Para la Argentina, el fallo representa una señal de alivio en términos de comercio exterior. Estados Unidos es uno de los principales destinos de exportaciones argentinas, especialmente de productos agroindustriales y manufacturas de origen industrial, sectores que suelen verse afectados cuando se endurecen las barreras comerciales.
El freno judicial reduce el riesgo de que se encarezcan los productos argentinos en el mercado estadounidense por la vía de aranceles adicionales. En ese sentido, aporta previsibilidad a las empresas exportadoras, que dependen de reglas estables para planificar envíos, inversiones y contratos de mediano plazo.
Desde el punto de vista político y económico, el fallo también marca un límite a la utilización de los aranceles como herramienta de presión o negociación bilateral.
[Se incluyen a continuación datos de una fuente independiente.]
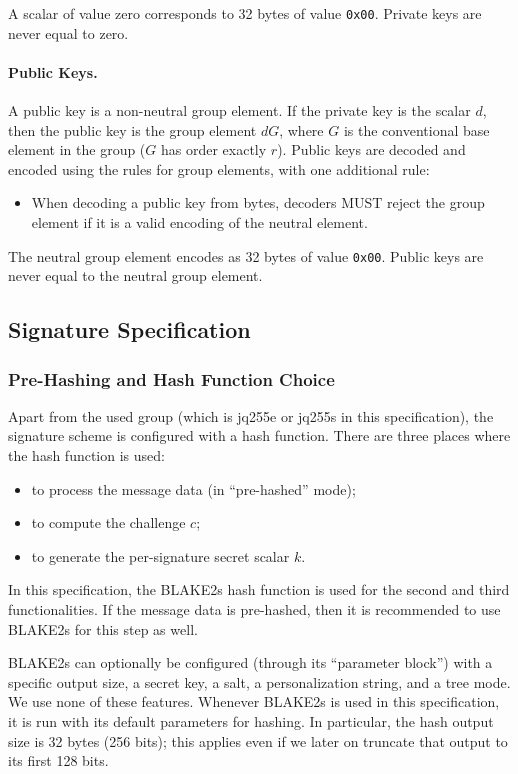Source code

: \documentclass{llncs}
\begin{document}
A scalar of value zero corresponds to 32 bytes of value \verb+0x00+.
Private keys are never equal to zero.

\paragraph{Public Keys.}
A public key is a non-neutral group element. If the private key is the
scalar $d$, then the public key is the group element $dG$, where $G$ is
the conventional base element in the group ($G$ has order exactly $r$).
Public keys are decoded and encoded using the rules for group elements,
with one additional rule:
\begin{itemize}

    \item When decoding a public key from bytes, decoders MUST reject
    the group element if it is a valid encoding of the neutral element.

\end{itemize}

The neutral group element encodes as 32 bytes of value \verb+0x00+.
Public keys are never equal to the neutral group element.

\subsection{Signature Specification}\label{sec:spec-sign}

\subsubsection{Pre-Hashing and Hash Function Choice}\label{sec:spec-prehash}

Apart from the used group (which is jq255e or jq255s in this
specification), the signature scheme is configured with a hash function.
There are three places where the hash function is used:
\begin{itemize}
    \item to process the message data (in ``pre-hashed'' mode);
    \item to compute the challenge $c$;
    \item to generate the per-signature secret scalar $k$.
\end{itemize}
In this specification, the BLAKE2s\cite{BLAKE2} hash function is
used for the second and third functionalities. If the message data
is pre-hashed, then it is recommended to use BLAKE2s for this step
as well.

BLAKE2s can optionally be configured (through its ``parameter block'')
with a specific output size, a secret key, a salt, a personalization
string, and a tree mode. We use none of these features. Whenever BLAKE2s
is used in this specification, it is run with its default parameters for
hashing. In particular, the hash output size is 32 bytes (256 bits);
this applies even if we later on truncate that output to its first 128
bits.
\end{document}
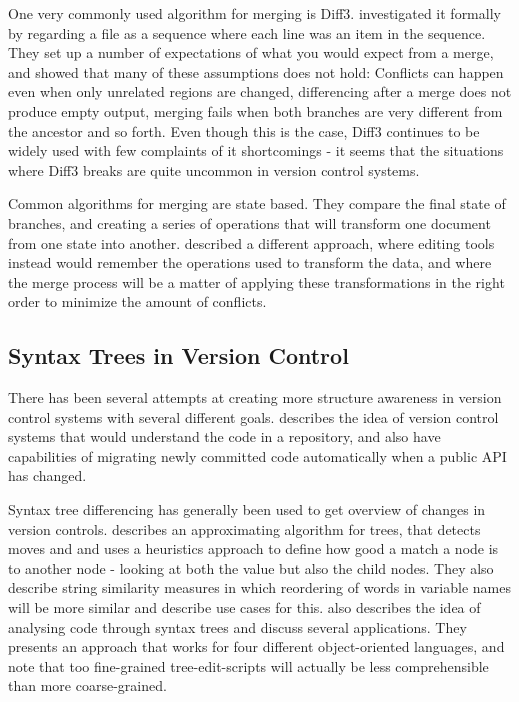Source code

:\documentclass[11pt]{article}
\begin{document}
One very commonly used algorithm for merging is Diff3. \citet{Khanna} investigated it formally by regarding a file as a sequence where each line was an item in the sequence. They set up a number of expectations of what you would expect from a merge, and showed that many of these assumptions does not hold: Conflicts can happen even when only unrelated regions are changed, differencing after a merge does not produce empty output, merging fails when both branches are very different from the ancestor and so forth. Even though this is the case, Diff3 continues to be widely used with few complaints of it shortcomings - it seems that the situations where Diff3 breaks are quite uncommon in version control systems.

Common algorithms for merging are state based. They compare the final state of branches, and creating a series of operations that will transform one document from one state into another. \citet{Lippe} described a different approach, where editing tools instead would remember the operations used to transform the data, and where the merge process will be a matter of applying these transformations in the right order to minimize the amount of conflicts.

\subsection{Syntax Trees in Version Control}
There has been several attempts at creating more structure awareness in version control systems with several different goals. \citet{Freese} describes the idea of version control systems that would understand the code in a repository, and also have capabilities of migrating newly committed code automatically when a public API has changed.

Syntax tree differencing has generally been used to get overview of changes in version controls. \citet{Fluri} describes an approximating algorithm for trees, that  detects moves and and uses a heuristics approach to define how good a match a node is to another node - looking at both the value but also the child nodes. They also describe string similarity measures in which reordering of words in variable names will be more similar and describe use cases for this. \citet{Hashimoto} also describes the idea of analysing code through syntax trees and discuss several applications. They presents an approach that works for four different object-oriented languages, and note that too fine-grained tree-edit-scripts will actually be less comprehensible than more coarse-grained.
\end{document}
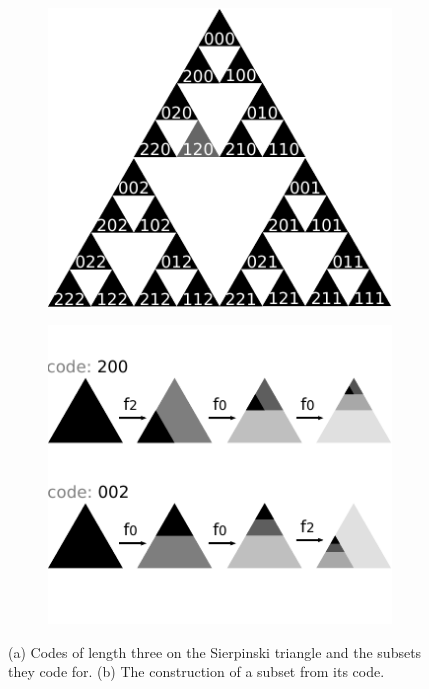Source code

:\documentclass[10pt,a4paper,oneside]{article}
\theoremstyle{definition}
\theoremstyle{definition}
\begin{document}
\begin{figure}[b!]
  \centering
  \begin{subfigure}[b]{0.48\textwidth}
    \includegraphics[width=\textwidth]{../img/sierpinski-codes.pdf}
    \caption{}
    \label{fig:sierpinski-codes}
  \end{subfigure}  
  \hspace{0.015\textwidth}
  \begin{subfigure}[b]{0.48\textwidth}
    \includegraphics[width=\textwidth]{../img/code-construction.pdf}
    \caption{}
    \label{fig:code-construction}
  \end{subfigure}

  \caption{\small (a) Codes of length three on the Sierpinski triangle and the subsets they code for. (b) The construction of a subset from its code.}
  \label{figure:codes}
\end{figure}
\end{document}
Para países como la Argentina, esto implica un escenario menos expuesto a decisiones unilaterales que puedan alterar de forma abrupta el acceso a mercados clave.
Si bien la resolución no elimina por completo las tensiones comerciales ni garantiza cambios inmediatos en la relación bilateral, sí establece un marco más claro. En ese contexto, la Argentina observa el fallo como una oportunidad para sostener su inserción en el mercado estadounidense sin el impacto negativo que hubiera significado una nueva escalada arancelaria.